The memory-store skill adds SQLite-backed persistent storage with tagging (preference, fact, todo, context, decision) and fuzzy search. Time-aware storage means the assistant knows when it learned something, which helps with staleness ("I learned this 3 months ago, it might be outdated").
The Skill System
Each skill is a directory under ~/.anima/skills/<name>/ containing:
SKILL.md: Documentation that the AI reads to understand what the skill can doindex.js: Implementation (can use shell commands, HTTP APIs, or local tools)- Tests
The SKILL.md approach is the key design decision. Instead of hardcoding skill capabilities in the system prompt, the AI reads SKILL.md files dynamically. Adding a new skill means creating a directory with a markdown file and an implementation. The AI discovers it on next startup.
# GitHub Skill
## What I Can Do
- Check PR status for [owner/repo]
- List open issues with [label]
- Monitor build failures
- Summarize recent commits
## When To Use Me
- User mentions PRs, issues, or builds
- During morning briefing
- When autonomous heartbeat finds changesThe scaffolding tool (create-skill.js) generates the directory structure, SKILL.md template, index.js with boilerplate, and test files from a single command.
15+ skills ship built-in: email, calendar, GitHub, Twitter, memory store, wake briefing, daily standup, code debt tracker, mood mirror, rubber duck debugging, focus sessions, and insight capture.
Trust Zones
AGENTS.md defines a security boundary. Bold actions (reading files, exploring code, updating memory, creating branches) run without confirmation. Careful actions (sending email, posting publicly, deploying code, spending credits) require explicit user approval.
This matters because autonomous mode runs unsupervised. Without trust zones, the assistant could email your boss at 3am because it thought it found a critical bug. The boundary keeps proactive actions safe by default while still allowing the assistant to do useful work without constant hand-holding.
Architecture
%%MERMAID_START%%graph TD A[Browser: Live2D + Chat UI] <-->|WebSocket port 3334| B[Node.js Backend] B <-->|Gateway Client| C[Clawdbot Agent Framework] C --> D[Claude API] C --> E[Skill Execution] E --> F[Email / Calendar / GitHub / Twitter] B --> G[Chatterbox TTS port 3335] B --> H[ElevenLabs API] I[HEARTBEAT.md] --> C J[SOUL.md + IDENTITY.md] --> C K[~/.anima/memory/] --> C%%MERMAID_END%%
The backend runs three servers: a static server for the avatar UI (port 3333), a WebSocket server for real-time communication (port 3334), and optionally the Chatterbox TTS server (port 3335).
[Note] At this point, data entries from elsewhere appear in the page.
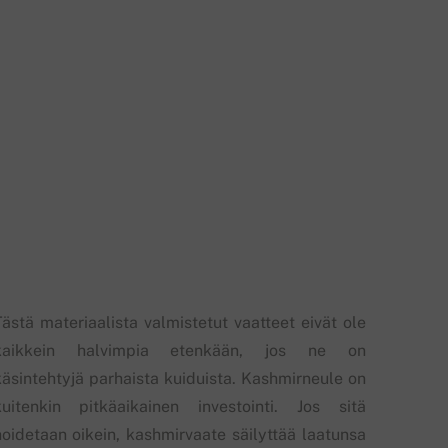
Tästä materiaalista valmistetut vaatteet eivät ole
kaikkein halvimpia etenkään, jos ne on
käsintehtyjä parhaista kuiduista. Kashmirneule on
kuitenkin pitkäaikainen investointi. Jos sitä
hoidetaan oikein, kashmirvaate säilyttää laatunsa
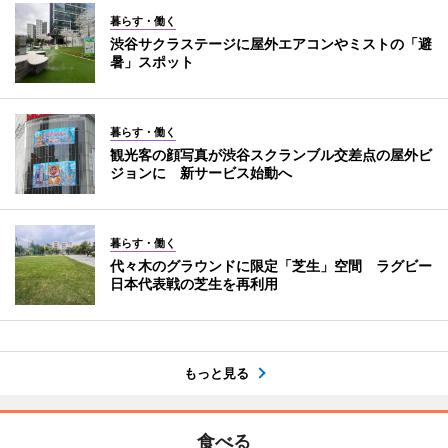
暮らす・働く
渋谷サクラステージに屋外エアコンやミストの「避
暑」スポット
暮らす・働く
観光客の顔写真が渋谷スクランブル交差点の屋外ビ
ジョンに 新サービス始動へ
暮らす・働く
代々木のグラウンドに限定「芝生」空間 ラグビー
日本代表戦の芝生を再利用
もっと見る
食べる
The Clawdbot gateway handles agent session management, tool execution, and state persistence.
What I'd Do Differently
The emotion detection should use the LLM itself, not keyword matching. Asking Claude "what emotion does this response express?" as a cheap follow-up call would be more accurate than scanning for keywords. Keywords miss sarcasm, understatement, and complex emotional states. The cost is one extra Haiku call per response (~$0.0003), which is negligible.
The skill system should support async event streams. Right now skills are request-response: the assistant calls a skill, gets a result. Some skills (like monitoring a log file or watching for GitHub webhooks) should be able to push events to the assistant. An event bus between skills and the agent loop would enable this.
Wake word detection should use a local model instead of the browser Speech Recognition API. The Web Speech API sends audio to Google's servers for recognition, which is a privacy issue for an assistant that's "always listening." A local wake word model (like Picovoice Porcupine) would keep audio on-device.